Lay out every line of the records as a Markdown table with two columns, Row and Line, numbering the rows in order and skipping blank lines.

(Stored data entries)
◆ ◆ ◆ ◆

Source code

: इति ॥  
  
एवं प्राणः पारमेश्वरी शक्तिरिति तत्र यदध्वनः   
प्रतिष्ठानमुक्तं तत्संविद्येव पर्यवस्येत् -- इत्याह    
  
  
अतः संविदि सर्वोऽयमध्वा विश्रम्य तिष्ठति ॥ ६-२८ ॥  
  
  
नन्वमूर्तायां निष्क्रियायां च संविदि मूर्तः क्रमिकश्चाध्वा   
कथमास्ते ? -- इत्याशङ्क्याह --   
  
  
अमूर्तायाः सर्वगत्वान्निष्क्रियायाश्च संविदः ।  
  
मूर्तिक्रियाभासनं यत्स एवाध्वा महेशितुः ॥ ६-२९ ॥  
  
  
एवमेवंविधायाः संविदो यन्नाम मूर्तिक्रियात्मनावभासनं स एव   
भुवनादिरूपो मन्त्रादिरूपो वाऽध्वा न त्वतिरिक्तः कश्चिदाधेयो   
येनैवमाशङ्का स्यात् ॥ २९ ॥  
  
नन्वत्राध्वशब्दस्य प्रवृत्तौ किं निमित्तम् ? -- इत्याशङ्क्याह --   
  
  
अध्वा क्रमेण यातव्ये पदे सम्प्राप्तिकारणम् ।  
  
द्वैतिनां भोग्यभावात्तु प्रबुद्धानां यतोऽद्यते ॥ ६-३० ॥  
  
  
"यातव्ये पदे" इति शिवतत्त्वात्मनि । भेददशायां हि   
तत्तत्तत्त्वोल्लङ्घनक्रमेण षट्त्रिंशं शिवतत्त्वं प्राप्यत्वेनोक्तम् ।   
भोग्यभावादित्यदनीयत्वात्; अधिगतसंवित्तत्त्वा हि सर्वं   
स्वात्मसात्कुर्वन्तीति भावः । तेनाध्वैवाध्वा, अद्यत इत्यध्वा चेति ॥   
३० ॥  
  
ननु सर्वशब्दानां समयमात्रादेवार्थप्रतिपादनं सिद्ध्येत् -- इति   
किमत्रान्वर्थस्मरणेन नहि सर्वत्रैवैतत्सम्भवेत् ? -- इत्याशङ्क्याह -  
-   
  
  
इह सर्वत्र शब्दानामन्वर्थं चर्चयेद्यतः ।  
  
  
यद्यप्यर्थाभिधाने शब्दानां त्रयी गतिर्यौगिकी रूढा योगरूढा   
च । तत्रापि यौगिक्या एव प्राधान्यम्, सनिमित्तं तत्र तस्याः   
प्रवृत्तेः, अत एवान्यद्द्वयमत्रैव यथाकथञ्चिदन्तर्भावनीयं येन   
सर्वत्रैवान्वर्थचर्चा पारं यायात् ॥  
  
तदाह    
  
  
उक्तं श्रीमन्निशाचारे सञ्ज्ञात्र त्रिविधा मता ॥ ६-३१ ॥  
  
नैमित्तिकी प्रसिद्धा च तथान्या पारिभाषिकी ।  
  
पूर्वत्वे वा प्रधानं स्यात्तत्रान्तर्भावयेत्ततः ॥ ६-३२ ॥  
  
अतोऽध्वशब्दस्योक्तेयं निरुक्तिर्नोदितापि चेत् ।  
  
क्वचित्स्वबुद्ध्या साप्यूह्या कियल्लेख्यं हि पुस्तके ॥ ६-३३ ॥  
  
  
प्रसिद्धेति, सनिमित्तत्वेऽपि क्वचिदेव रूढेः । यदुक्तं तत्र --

◆ ◆ ◆ ◆

• Exercise response:
| Row | Line |
|---|---|
| 1 | Source code |
| 2 | : इति ॥   |
| 3 | एवं प्राणः पारमेश्वरी शक्तिरिति तत्र यदध्वनः    |
| 4 | प्रतिष्ठानमुक्तं तत्संविद्येव पर्यवस्येत् -- इत्याह     |
| 5 | अतः संविदि सर्वोऽयमध्वा विश्रम्य तिष्ठति ॥ ६-२८ ॥   |
| 6 | नन्वमूर्तायां निष्क्रियायां च संविदि मूर्तः क्रमिकश्चाध्वा    |
| 7 | कथमास्ते ? -- इत्याशङ्क्याह --    |
| 8 | अमूर्तायाः सर्वगत्वान्निष्क्रियायाश्च संविदः ।   |
| 9 | मूर्तिक्रियाभासनं यत्स एवाध्वा महेशितुः ॥ ६-२९ ॥   |
| 10 | एवमेवंविधायाः संविदो यन्नाम मूर्तिक्रियात्मनावभासनं स एव    |
| 11 | भुवनादिरूपो मन्त्रादिरूपो वाऽध्वा न त्वतिरिक्तः कश्चिदाधेयो    |
| 12 | येनैवमाशङ्का स्यात् ॥ २९ ॥   |
| 13 | नन्वत्राध्वशब्दस्य प्रवृत्तौ किं निमित्तम् ? -- इत्याशङ्क्याह --    |
| 14 | अध्वा क्रमेण यातव्ये पदे सम्प्राप्तिकारणम् ।   |
| 15 | द्वैतिनां भोग्यभावात्तु प्रबुद्धानां यतोऽद्यते ॥ ६-३० ॥   |
| 16 | "यातव्ये पदे" इति शिवतत्त्वात्मनि । भेददशायां हि    |
| 17 | तत्तत्तत्त्वोल्लङ्घनक्रमेण षट्त्रिंशं शिवतत्त्वं प्राप्यत्वेनोक्तम् ।    |
| 18 | भोग्यभावादित्यदनीयत्वात्; अधिगतसंवित्तत्त्वा हि सर्वं    |
| 19 | स्वात्मसात्कुर्वन्तीति भावः । तेनाध्वैवाध्वा, अद्यत इत्यध्वा चेति ॥    |
| 20 | ३० ॥   |
| 21 | ननु सर्वशब्दानां समयमात्रादेवार्थप्रतिपादनं सिद्ध्येत् -- इति    |
| 22 | किमत्रान्वर्थस्मरणेन नहि सर्वत्रैवैतत्सम्भवेत् ? -- इत्याशङ्क्याह -   |
| 23 | -    |
| 24 | इह सर्वत्र शब्दानामन्वर्थं चर्चयेद्यतः ।   |
| 25 | यद्यप्यर्थाभिधाने शब्दानां त्रयी गतिर्यौगिकी रूढा योगरूढा    |
| 26 | च । तत्रापि यौगिक्या एव प्राधान्यम्, सनिमित्तं तत्र तस्याः    |
| 27 | प्रवृत्तेः, अत एवान्यद्द्वयमत्रैव यथाकथञ्चिदन्तर्भावनीयं येन    |
| 28 | सर्वत्रैवान्वर्थचर्चा पारं यायात् ॥   |
| 29 | तदाह     |
| 30 | उक्तं श्रीमन्निशाचारे सञ्ज्ञात्र त्रिविधा मता ॥ ६-३१ ॥   |
| 31 | नैमित्तिकी प्रसिद्धा च तथान्या पारिभाषिकी ।   |
| 32 | पूर्वत्वे वा प्रधानं स्यात्तत्रान्तर्भावयेत्ततः ॥ ६-३२ ॥   |
| 33 | अतोऽध्वशब्दस्योक्तेयं निरुक्तिर्नोदितापि चेत् ।   |
| 34 | क्वचित्स्वबुद्ध्या साप्यूह्या कियल्लेख्यं हि पुस्तके ॥ ६-३३ ॥   |
| 35 | प्रसिद्धेति, सनिमित्तत्वेऽपि क्वचिदेव रूढेः । यदुक्तं तत्र -- |